First, if your opponent is deviating, he is probably playing an inferior move. If you are strictly memorizing then you may not have the opening principles to figure out how to punish the deviation.

That gets addressed in this PDF: http://www.bookup.com/BreakingtheChessGameAddiction.pdf

kindaspongey

In a 2006 GM John Nunn book, in connection with opening study, it is stated that, if a "book contains illustrative games, it is worth playing these over first", and the reader was also advised, "To begin with, only study the main lines - that will cope with 90% of your games, and you can easily fill in the unusual lines later."
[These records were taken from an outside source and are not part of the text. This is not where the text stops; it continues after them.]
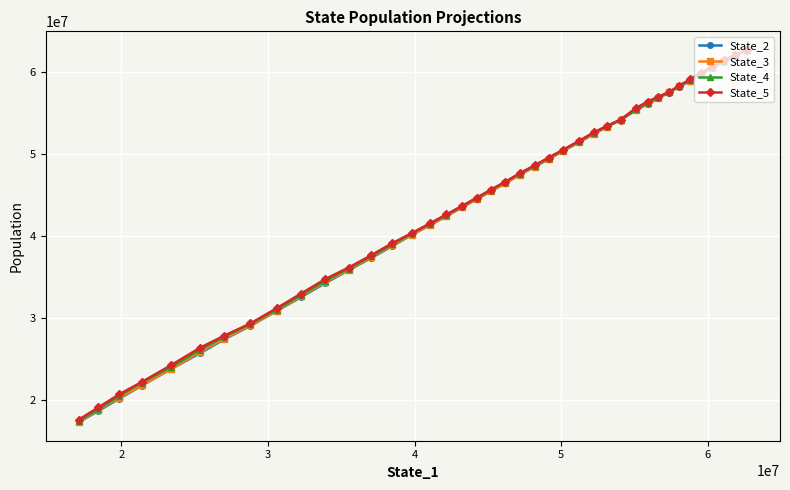

What is the maximum value for State_3?

62628731.0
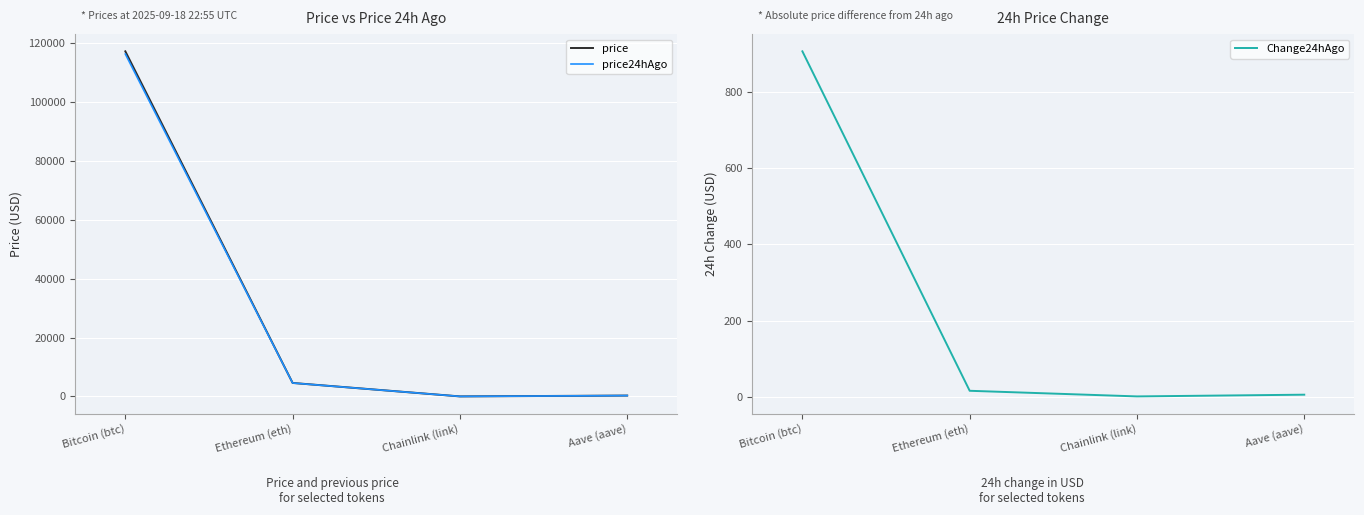

Is it true that price equals 209326.5 at Bitcoin (btc)?

False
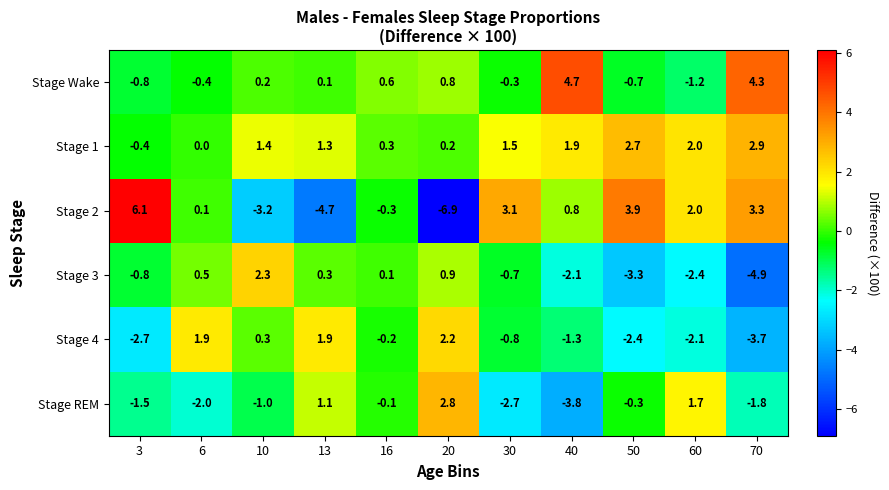

How many series are shown in this chart?

6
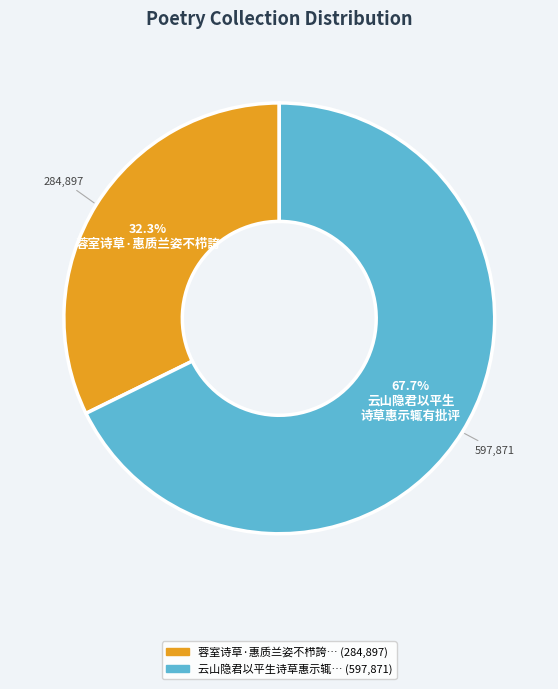

Is there any slice that represents more than half of the pie?

Yes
"... I feel that the main reasons to buy an opening book are to give a good overview of the opening, and to explain general plans and ideas. ..." - GM John Nunn (2006)

In one of his books about an opening, GM Nigel Davies wrote (2005), "The way I suggest you study this book is to play through the main games once, relatively quickly, and then start playing the variation in actual games. Playing an opening in real games is of vital importance - without this kind of live practice it is impossible to get a 'feel' for the kind of game it leads to. There is time enough later for involvement with the details, after playing your games it is good to look up the line."